On January 11, 1952 they arrived in New York after a stormy Atlantic crossing and proceeded to South Bend Indiana then on to Chicago for an internship at the Illinois Masonic Hospital in Chicago. For a short period Jeno started to build a private practice, but soon was called to active duty by the US Navy where he eventually trained in Pathology and Laboratory Medicine at Bethesda US Naval Medical School, NNMC.
Jeno was a founding member of the Association of Clinical Scientists and since 1956 participated in almost all of the workshops and scientific meetings, these provided stimulus for his professional accomplishments and provided comradery of outstanding leaders in clinical science.
In 1962, he was selected to be the laboratory director at the Naval Hospital, St Albans, New York.
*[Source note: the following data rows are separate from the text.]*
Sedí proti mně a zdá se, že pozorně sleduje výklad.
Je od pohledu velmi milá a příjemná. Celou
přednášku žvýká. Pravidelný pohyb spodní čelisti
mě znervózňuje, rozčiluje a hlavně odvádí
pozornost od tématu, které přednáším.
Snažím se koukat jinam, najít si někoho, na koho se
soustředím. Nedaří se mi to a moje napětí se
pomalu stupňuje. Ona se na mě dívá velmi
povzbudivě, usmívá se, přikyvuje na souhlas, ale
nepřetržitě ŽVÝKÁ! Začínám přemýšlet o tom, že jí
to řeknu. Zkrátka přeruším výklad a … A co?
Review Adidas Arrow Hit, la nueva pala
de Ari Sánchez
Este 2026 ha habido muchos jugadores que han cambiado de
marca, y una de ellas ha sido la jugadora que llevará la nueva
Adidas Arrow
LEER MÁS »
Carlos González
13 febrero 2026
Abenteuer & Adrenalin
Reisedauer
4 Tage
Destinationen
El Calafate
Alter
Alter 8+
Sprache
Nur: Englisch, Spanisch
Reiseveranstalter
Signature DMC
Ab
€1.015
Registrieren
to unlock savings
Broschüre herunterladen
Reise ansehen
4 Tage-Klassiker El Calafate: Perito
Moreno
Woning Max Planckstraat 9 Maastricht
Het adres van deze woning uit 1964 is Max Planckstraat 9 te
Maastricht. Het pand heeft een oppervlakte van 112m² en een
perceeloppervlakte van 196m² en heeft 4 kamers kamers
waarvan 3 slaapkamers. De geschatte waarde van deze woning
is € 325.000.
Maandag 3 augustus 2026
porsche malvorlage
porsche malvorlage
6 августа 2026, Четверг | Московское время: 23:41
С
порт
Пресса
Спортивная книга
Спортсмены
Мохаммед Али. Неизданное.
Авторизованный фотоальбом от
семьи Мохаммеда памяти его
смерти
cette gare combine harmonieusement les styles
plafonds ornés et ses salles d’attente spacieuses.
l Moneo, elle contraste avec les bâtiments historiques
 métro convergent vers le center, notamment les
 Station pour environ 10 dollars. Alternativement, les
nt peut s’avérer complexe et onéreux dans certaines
After 4 years, he was sent to the Armed forces institute of pathology (AFIP) where he learned electron microscopy (EM) and through collaborative work became interested in tumor virology.
In 1967 Jeno left the Navy and with the family moved to Tampa, Florida where he became the Chief of Pathology at the new St Joseph’s Hospital. While at St Joseph’s he helped to establish the medical school in Tampa which opened in 1972 as the University Of South Florida College Of Medicine. In 1986 he was invited to join the regular faculty as professor and to start the laboratory at Moffitt Cancer Center.
In 1994 Jeno retired but had a wonderful wood workshop where he made furniture and turned bowls which he enjoyed well into his 90’s.
Jeno is survived by his wife and life partner Mirella, his two children Juliana and Gabor and many loving nieces and nephews who over two continents have kept the family close.